Requirement 1 — Rewrite the XRD results passage from "3. Results and" up to and including "β cos(θ) = κλ/D (5)", replacing "soft template" with "sacrificial template".
Requirement 2 — Decide whether each statement agrees with the XRD results passage, and answer yes or no, quoting the words that decide it: (a) The pure EG sample shows a major diffraction peak at 2θ = 26.6°. (b) The constant κ in the crystal size equation is 0.9. (c) The calculated crystal size of S3 is 96 nm.

3. Results and discussion

Fig. 2 displays the XRD patterns of the synthesized S1–S5 and as-prepared pure EG. The diffraction peaks of the main crystal planes (111), (311), (222), (400), (331), (511), (440) and (531) of all the LMO samples are at 2θ = 18.6°, 36.1°, 37.8°, 43.9°, 48.1°, 58.2°, 63.9°, and 67.2°, which completely agree with the planes of the standard spinel LMO (JCPDS card no. 88-1026). It means that S1–S5 have been successfully synthesized. The pure EG sample exhibits a major diffraction peak at 2θ = 26.6°, but there is no similar peak found in S1–S5. This shows that EG as the soft template has been completely oxidized and removed during the synthesis of LMO and it does not affect the structure of LMO crystal. The average crystal size (D) of LMO is obtained by the following equation:

β cos(θ) = κλ/D (5)

where β represents the full-width-at-half-maximum (FWHM) of the XRD peak and κ represents a constant (0.9). The D values of S1–S5 calculated by the equation from the strongest peak at 2θ = 18.6° are 91 nm, 96 nm, 87 nm, 89 nm and 96 nm, respectively, which indicates that there is a little effect on the crystal size of LMO by using the EG soft template.

Fig. 2 XRD patterns of S1–S5 and EG.

Dataset excerpt —
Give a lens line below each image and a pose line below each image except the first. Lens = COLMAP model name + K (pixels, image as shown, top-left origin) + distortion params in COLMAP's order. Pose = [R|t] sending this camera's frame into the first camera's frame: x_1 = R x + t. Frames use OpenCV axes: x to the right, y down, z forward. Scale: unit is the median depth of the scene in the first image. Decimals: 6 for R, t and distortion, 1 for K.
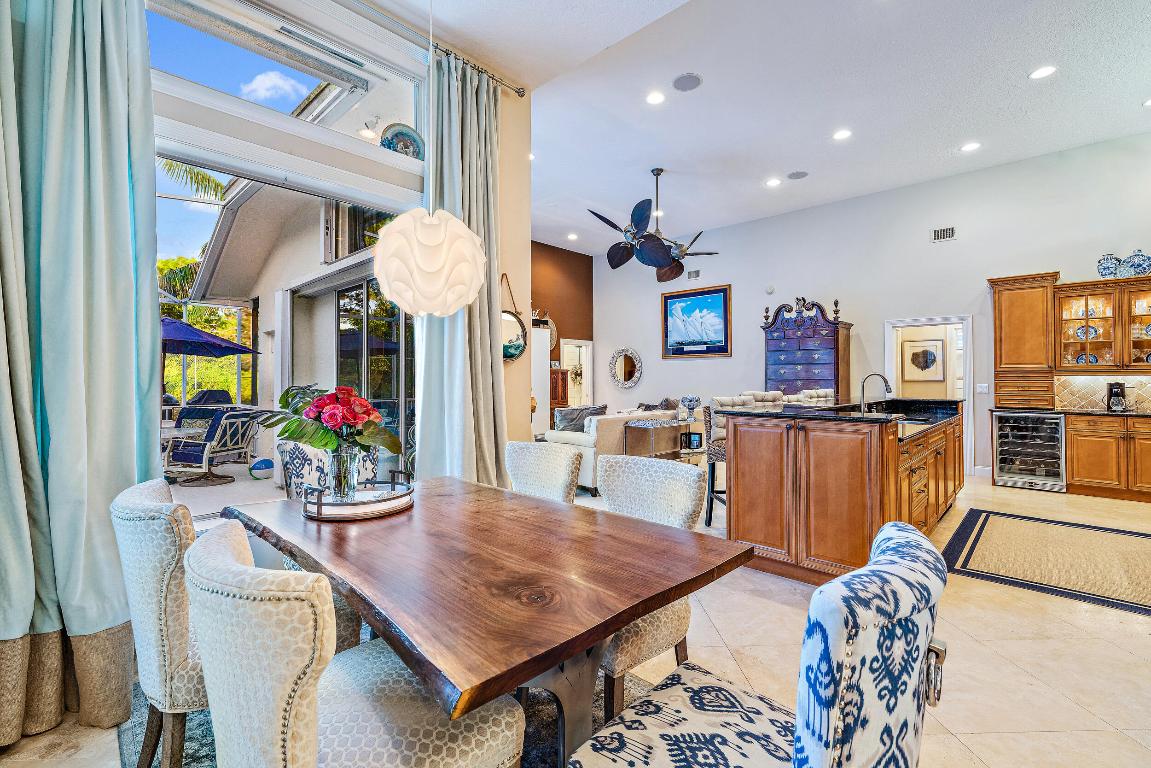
lens RADIAL K [[504.9, 0, 582.0], [0, 504.9, 371.8], [0, 0, 1]] dist [0.012563, -0.000153]
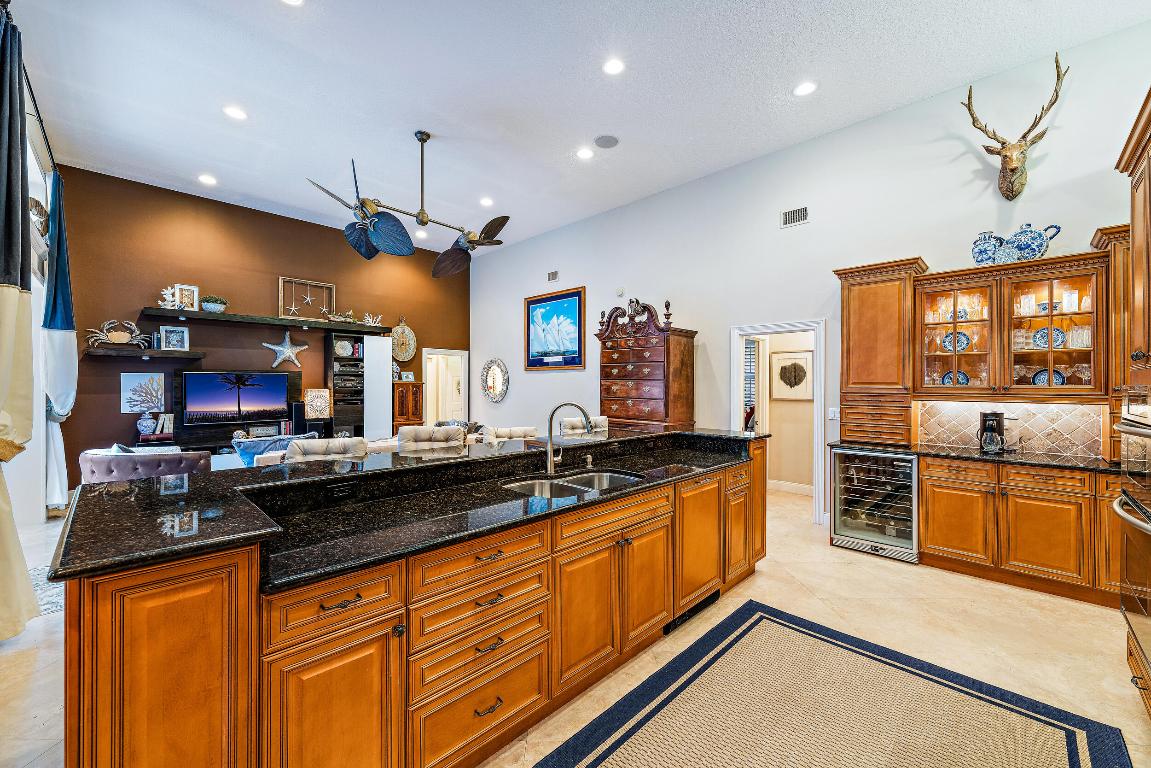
lens RADIAL K [[453.6, 0, 571.7], [0, 453.6, 386.5], [0, 0, 1]] dist [0.011808, 0.000035]
pose [[0.999294, 0.006482, -0.037020, 0.446740], [-0.005841, 0.999832, 0.017395, -0.020503], [0.037126, -0.017167, 0.999163, 0.316576]]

Answer area 1 —
3. Results and discussion

Fig. 2 displays the XRD patterns of the synthesized S1–S5 and as-prepared pure EG. The diffraction peaks of the main crystal planes (111), (311), (222), (400), (331), (511), (440) and (531) of all the LMO samples are at 2θ = 18.6°, 36.1°, 37.8°, 43.9°, 48.1°, 58.2°, 63.9°, and 67.2°, which completely agree with the planes of the standard spinel LMO (JCPDS card no. 88-1026). It means that S1–S5 have been successfully synthesized. The pure EG sample exhibits a major diffraction peak at 2θ = 26.6°, but there is no similar peak found in S1–S5. This shows that EG as the sacrificial template has been completely oxidized and removed during the synthesis of LMO and it does not affect the structure of LMO crystal. The average crystal size (D) of LMO is obtained by the following equation:

β cos(θ) = κλ/D (5)

Answer area 2 —
(a) Yes: "The pure EG sample exhibits a major diffraction peak at 2θ = 26.6°"
(b) Yes: "κ represents a constant (0.9)"
(c) No: "The D values of S1–S5 calculated by the equation from the strongest peak at 2θ = 18.6° are 91 nm, 96 nm, 87 nm, 89 nm and 96 nm, respectively"